Lu Zhang and Ben Borron from the Wallace H. Coulter Department of Biomedical Engineering at Georgia Tech and Emory University co-authored the study.

Funding: The research was funded by the National Institute of Neurological Disorders and Stroke at the National Institutes of Health (grants NIH R01-NS109226 and R01-NS109226-01S1), by the Packard Foundation, the Friends and Alumni of Georgia Tech, and by the Lane family. Any findings, conclusions, and recommendations are those of the authors and not necessarily of the sponsors.

About this Alzheimer’s disease research article

Source:
Georgia Institute of Technology
Media Contacts:
Ben Brumfield – Georgia Institute of Technology
Image Source:
The image is credited to Georgia Tech / Allison Carter.

Original Research: Closed access
“Gamma Visual Stimulation Induces a Neuroimmune Signaling Profile Distinct from Acute Neuroinflammation”. Kristie M. Garza, Lu Zhang, Ben Borron, Levi B. Wood and Annabelle C. Singer.
Journal of Neuroscience doi:10.1523/JNEUROSCI.1511-19.2019.

Abstract

Gamma Visual Stimulation Induces a Neuroimmune Signaling Profile Distinct from Acute Neuroinflammation

Many neurodegenerative and neurological diseases are rooted in dysfunction of the neuroimmune system, therefore, manipulating this system has strong therapeutic potential. Prior work has shown that exposing mice to flickering lights at 40Hz drives gamma frequency (∼40Hz) neural activity and recruits microglia, the primary immune cells of the brain, revealing a novel method to manipulate the neuroimmune system. However, the biochemical signaling mechanisms between 40Hz neural activity and immune recruitment remain unknown. Here, we exposed wildtype male mice to 5-60 minutes of 40Hz or control flicker and assessed cytokine and phospho-protein networks known to play a role in immune function. We found that 40Hz flicker leads to increases in expression of cytokines which promote microglial phagocytic states, such as IL-6 and IL-4, and increased expression of microglial chemokines, such as M-CSF and MIG. Interestingly, cytokine effects differed as a function of stimulation frequency, revealing a range of neuroimmune effects of stimulation. To identify possible mechanisms underlying cytokine expression, we quantified flicker’s effect on intracellular signaling pathways known to regulate cytokine levels. We found that 40Hz flicker upregulates phospho-signaling within the NFκB and MAPK pathways. While cytokine expression increased after 1 hour of 40Hz flicker stimulation, protein phosphorylation in the NFκB pathway was upregulated within minutes.
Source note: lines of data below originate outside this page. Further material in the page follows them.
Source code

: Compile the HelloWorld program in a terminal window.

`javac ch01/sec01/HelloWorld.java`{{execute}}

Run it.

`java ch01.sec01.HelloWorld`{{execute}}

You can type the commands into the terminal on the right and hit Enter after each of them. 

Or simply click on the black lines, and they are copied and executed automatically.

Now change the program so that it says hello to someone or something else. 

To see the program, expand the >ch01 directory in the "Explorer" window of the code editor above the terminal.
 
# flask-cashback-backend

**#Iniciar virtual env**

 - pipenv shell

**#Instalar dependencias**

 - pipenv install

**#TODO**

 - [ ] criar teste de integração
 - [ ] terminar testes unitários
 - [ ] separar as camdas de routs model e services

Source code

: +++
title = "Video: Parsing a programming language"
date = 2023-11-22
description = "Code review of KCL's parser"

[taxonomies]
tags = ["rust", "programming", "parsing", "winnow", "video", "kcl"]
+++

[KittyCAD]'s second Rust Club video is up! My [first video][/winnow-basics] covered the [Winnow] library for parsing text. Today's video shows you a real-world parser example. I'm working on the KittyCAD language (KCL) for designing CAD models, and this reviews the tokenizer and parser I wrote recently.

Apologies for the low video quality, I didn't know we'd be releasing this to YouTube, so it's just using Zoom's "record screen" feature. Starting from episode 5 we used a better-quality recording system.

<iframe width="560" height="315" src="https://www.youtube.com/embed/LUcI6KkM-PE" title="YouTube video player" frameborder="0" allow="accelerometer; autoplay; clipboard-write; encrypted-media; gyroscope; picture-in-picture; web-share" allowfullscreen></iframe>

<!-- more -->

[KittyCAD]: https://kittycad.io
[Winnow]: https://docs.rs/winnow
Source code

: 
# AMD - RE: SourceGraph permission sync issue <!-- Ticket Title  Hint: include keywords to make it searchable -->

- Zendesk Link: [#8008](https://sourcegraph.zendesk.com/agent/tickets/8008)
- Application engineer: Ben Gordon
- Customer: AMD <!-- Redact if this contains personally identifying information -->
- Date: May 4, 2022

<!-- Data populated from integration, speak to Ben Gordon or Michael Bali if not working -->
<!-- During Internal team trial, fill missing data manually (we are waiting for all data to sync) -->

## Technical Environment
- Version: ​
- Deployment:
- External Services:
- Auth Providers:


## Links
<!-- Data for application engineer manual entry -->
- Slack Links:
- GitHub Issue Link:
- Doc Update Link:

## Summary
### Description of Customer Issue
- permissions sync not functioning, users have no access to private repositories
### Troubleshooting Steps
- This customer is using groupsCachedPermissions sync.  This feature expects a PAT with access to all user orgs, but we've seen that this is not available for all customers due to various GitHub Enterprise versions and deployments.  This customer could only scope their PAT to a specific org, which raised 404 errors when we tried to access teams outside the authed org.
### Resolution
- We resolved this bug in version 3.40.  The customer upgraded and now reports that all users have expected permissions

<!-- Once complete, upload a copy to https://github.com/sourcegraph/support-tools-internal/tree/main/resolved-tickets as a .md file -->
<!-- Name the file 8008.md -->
Importantly, the cytokine expression profile induced by 40Hz flicker was different from cytokine changes in response to acute neuroinflammation induced by lipopolysaccharides. These results are the first, to our knowledge, to show how visual stimulation rapidly induces critical neuroimmune signaling in healthy animals.

Significance statement:
Prior work has shown that exposing mice to lights flickering at 40Hz induces neural spiking activity at 40Hz (within the gamma frequency) and recruits microglia, the primary immune cells of the brain. However, the immediate effect of 40Hz flicker on neuroimmune biochemical signaling was unknown. We found that 40Hz flicker leads to significant increases in the expression of cytokines, key immune signals known to recruit microglia. Furthermore, we found that 40Hz flicker rapidly changes phosphorylation of proteins in the NFκB and MAPK pathways, both known to regulate cytokine expression. Our findings are the first to delineate a specific rapid immune signaling response following 40Hz visual stimulation, highlighting both the unique nature and therapeutic potential of this treatment.